SHOOTING STARS The current Perseid meteor shower will light up our night skies for the next few days.
About 30 years ago we had a holiday in a remote location in the south-west of Ireland. The house was high on a grassy ridge on Bolus Head looking over St Finian’s Bay in Co Kerry. From this vantage point, the 350-million-year-old Skellig Rocks rose like stegosaurus plates from the Atlantic Ocean. They were 16 kilometres out to sea, but their jagged presence dominated the view to the south. It was early August, and when darkness fell the predicable blinking of a distant lighthouse was the only manmade object discernible at sea level in the blackness.
One moonless evening, the sky was crystal clear, the summer triangle was dramatically intersected by our galaxy’s river of stars, so much more touchable than the suburban view. I lay on the sun-dried grass looking for Perseids – one, two, three, four, five, six, plus several in the corner of my eye within a few minutes.
Time to take action, I went into the house and dragged out several mattresses, and encouraged (made) my family and our guests come outside, lie down and lookup. I have a vague memory of sofa cushions being shoved through windows at one point to help the nest building.
As usual, they thought I was mad, but soon they were seeing one of the year’s wonders in perhaps the darkest place on our island. We watched for satellites, and my mattress guests (two families, four adults, four children) had never seen them either, so in between meteors we looked at these metal objects orbiting about 200 miles up.
A perfect viewing spot, we watched on a slight incline toward Perseus in the northeast, but the meteors came from what seemed like every direction. We watched many, many meteors sizzling into our atmosphere in dots and dashes with long gaps and differing lengths.
The Perseids are the result of the tiny cast-off particles from Comet Swift Tuttle, shed as it passed through our solar system on its 130-year orbit of our sun. Once a year the Earth’s journey around our sun brings our atmosphere and these remnants into contact with each other. These particles hit the atmosphere at huge speeds and burn up, thereby offering the observer natural fireworks.

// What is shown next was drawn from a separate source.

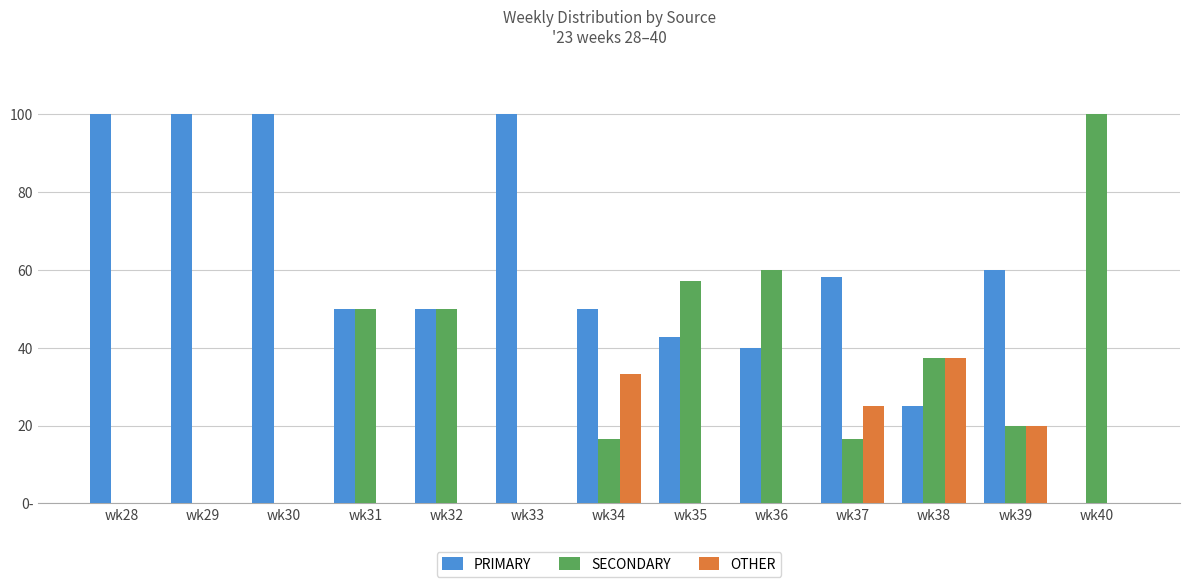

Which label corresponds to the largest value in the chart?

wk28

Ancient elements revealed by their colours as they vaporise in front of our eyes.
I will never forget the perfection of the viewing, the wows, the laughter, the joy of my family seeing this shower for the first time.
Over the years since I have watched the Perseids from a deck chair in my garden, some escaping the eye under hazy lights in suburbia. It is always the most exciting shower of the year and rarely disappoints. If you are lucky to have clear skies between mid-July and mid-August, no equipment is needed, just you and your eyeballs.
If you want to fill out an observing sheet to record the colour, length, duration, direction, location, the hourly rate of your Perseids, then they are easy to find and fill.
Post midnight is the best time to view. The Earth has left the Belt of Venus long behind and has rolled toward the night were other suns populate the soft deep cloak of space. The Perseids bring nanoseconds and multi-seconds of wispy joy to all who take the time to look up from mattresses or other comfy viewing places. Apologies to holiday homes everywhere.
Where to look
This year’s Perseid meteor shower peaked last night (Monday) August 12, but any clear evening over the next few nights should produce some shooting stars (meteors by another name). Look to the northeast after midnight. Look under the big ‘W’ of Cassiopeia, and that is the location of Perseus.
Deirdre Kelleghan is an astronomer and artist living in Louisburgh.